INSTRUCTIONS FOR THE TASK: In the section on finite abstractions of behavior below, reproduce word for word the stretch from "A single program" through "of that space.".

SELECTED EXCERPT:
###

5.2 Finite Abstractions of Behavior

5.2 Finite Abstractions of Behavior

A single program execution can be viewed as a sequence of states alternating with actions (e.g., machine operations).^[1] The possible behaviors of a program are a set of such sequences. If we abstract from the physical limits of a particular machine, for all but the most trivial programs the set of possible execution sequences is infinite. That whole set of states and transitions is called the state space of the program. Models of program execution are abstractions of that space.

States in the state space of program execution are related to states in a finite model of execution by an abstraction function. Since an abstraction function suppresses some details of program execution, it lumps together execution states that differ with respect to the suppressed details but are otherwise identical. Figure 5.1 illustrates two effects of abstraction: The execution model is coarsened (sequences of transitions are collapsed into fewer execution steps), and nondeterminism is introduced (because information required to make a deterministic choice is sacrificed).

Figure 5.1: Abstraction elides details of execution states and in so doing may cause an abstract model execution state to represent more than one concrete program execution state. In the illustration, program state is represented by three attributes, each with two possible values, drawn as light or dark circles. Abstract model states retain the first two attributes and elide the third. The relation between (1a) and (1b) illustrates coarsening of the execution model, since the first and third program execution steps modify only the omitted attribute. The relation between (2a) and (2b) illustrates introduction of nondeterminism, because program execution states with different successor states have been merged.

Finite models of program execution are inevitably imperfect. Collapsing the potentially infinite states of actual execution into a finite number of representative model states necessarily involves omitting some information. While one might hope that the omitted information is irrelevant to the property one wishes to verify, this is seldom completely true. In Figure 5.1, parts 2(a) and 2(b) illustrate how abstraction can cause a set of deterministic transitions to be modeled by a nondeterministic choice among transitions, thus making the analysis imprecise. This in turn can lead to "false alarms" in analysis of models.

^[1]We put aside, for the moment, the possibility of parallel or concurrent execution. Most but not all models of concurrent execution reduce it to an equivalent serial execution in which operation by different procedures are interleaved, but there also exist models for which our treatment here is insufficient.

###

DATASET SECTION:

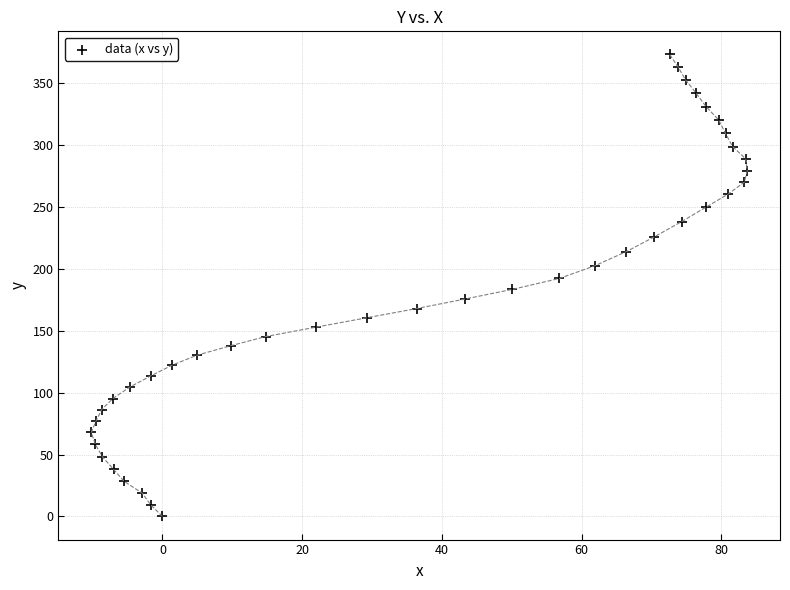

What is the range of Y values (max minus min)?

373.3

###

YOUR SOLUTION:
A single program execution can be viewed as a sequence of states alternating with actions (e.g., machine operations).^[1] The possible behaviors of a program are a set of such sequences. If we abstract from the physical limits of a particular machine, for all but the most trivial programs the set of possible execution sequences is infinite. That whole set of states and transitions is called the state space of the program. Models of program execution are abstractions of that space.